Pela primeira vez em suas vidas, eles têm outros homens dizendo-lhes que não é inaceitável que eles queiram pagar uma garota de 18 anos que foi transportada de um país para outro para fins de prostituição, para conduzir todo tipo de atos físicos intempestivos com ela, apesar da falta de prazer ou conforto dela. Considerando que a sociedade, como um todo, pode julgá-los por querer fazer sexo com alguém que não retribui seu desejo (eles podem até ser ligados por esse mesmo fato), eles são encorajados e amparados por seus mais novos companheiros.
Do ponto de vista deles, os fóruns de compradores os libertam dos primórdios da prostituição, quando não conseguiam ver a mulher (e, portanto, examiná-la) antes de reservá-la e tinham que aceitar sua indiferença e atitude superficial em relação a ela.

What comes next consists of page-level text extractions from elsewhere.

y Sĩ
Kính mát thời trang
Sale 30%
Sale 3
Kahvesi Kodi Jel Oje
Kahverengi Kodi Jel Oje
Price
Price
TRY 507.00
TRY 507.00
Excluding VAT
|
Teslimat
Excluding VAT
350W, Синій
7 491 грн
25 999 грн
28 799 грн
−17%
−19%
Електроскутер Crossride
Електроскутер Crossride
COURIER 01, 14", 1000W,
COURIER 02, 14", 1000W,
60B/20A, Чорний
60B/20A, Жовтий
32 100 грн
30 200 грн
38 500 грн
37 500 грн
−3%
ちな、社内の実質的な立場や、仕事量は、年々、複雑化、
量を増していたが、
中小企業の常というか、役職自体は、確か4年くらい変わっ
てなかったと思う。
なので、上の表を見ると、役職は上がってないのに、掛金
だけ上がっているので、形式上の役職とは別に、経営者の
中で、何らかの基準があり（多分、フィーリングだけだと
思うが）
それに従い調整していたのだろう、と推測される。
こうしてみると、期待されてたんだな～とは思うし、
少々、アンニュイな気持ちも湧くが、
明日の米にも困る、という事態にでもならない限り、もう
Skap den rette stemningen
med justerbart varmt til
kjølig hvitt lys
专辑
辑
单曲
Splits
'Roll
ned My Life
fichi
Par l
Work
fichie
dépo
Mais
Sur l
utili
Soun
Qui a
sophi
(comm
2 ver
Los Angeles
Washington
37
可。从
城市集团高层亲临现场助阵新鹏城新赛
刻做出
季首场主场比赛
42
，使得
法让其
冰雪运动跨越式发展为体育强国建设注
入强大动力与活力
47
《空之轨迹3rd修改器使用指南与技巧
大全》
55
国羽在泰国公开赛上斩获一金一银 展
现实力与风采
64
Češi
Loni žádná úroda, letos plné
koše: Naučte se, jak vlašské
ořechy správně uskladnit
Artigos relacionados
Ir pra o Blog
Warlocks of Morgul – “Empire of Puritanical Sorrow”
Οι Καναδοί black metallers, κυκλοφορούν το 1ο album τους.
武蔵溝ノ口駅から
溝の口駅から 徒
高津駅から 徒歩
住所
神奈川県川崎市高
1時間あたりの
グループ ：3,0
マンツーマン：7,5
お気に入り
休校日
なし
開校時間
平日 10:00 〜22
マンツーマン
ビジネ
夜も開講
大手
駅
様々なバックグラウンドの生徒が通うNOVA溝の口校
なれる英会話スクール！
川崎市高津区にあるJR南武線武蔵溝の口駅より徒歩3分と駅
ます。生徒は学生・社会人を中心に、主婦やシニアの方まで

Eles foram galvanizados por uma cultura que implora às mulheres na prostituição que trabalhem com mais afinco pelos compradores, e pela acessibilidade de outros vendedores on-line com quem podem conversar e que reforçarão suas atitudes autorizadas e misóginas. Eles usam frases como “poder para o cliente” e “o cliente vem em primeiro lugar” e escrevem coisas incessantes e degradantes sobre as mulheres que eles acham que não atendem às suas expectativas.
A maioria das mulheres que conheci nos meus últimos anos de prostituição foram vítimas dessas avaliações e julgamentos em estilo de caça às bruxas. Os compradores escreviam que éramos gordas, feias, parecíamos mais velhas do que éramos e outras coisas horríveis demais para serem tipificadas. Muitas tentaram enfrentar isso corajosamente, mas tenho certeza de que as deixava deprimidas e inseguras e consideravam baixar os seus preços e assim por diante. Esses compradores sabiam que seus fóruns eram lidos por prostitutas e imagino, em reflexo, que é por isso que eles escreviam de maneira tão cruel e tão sádica. Como com qualquer abusador, castigo, humilhação e violação verbal são chaves para o seu controle emocional.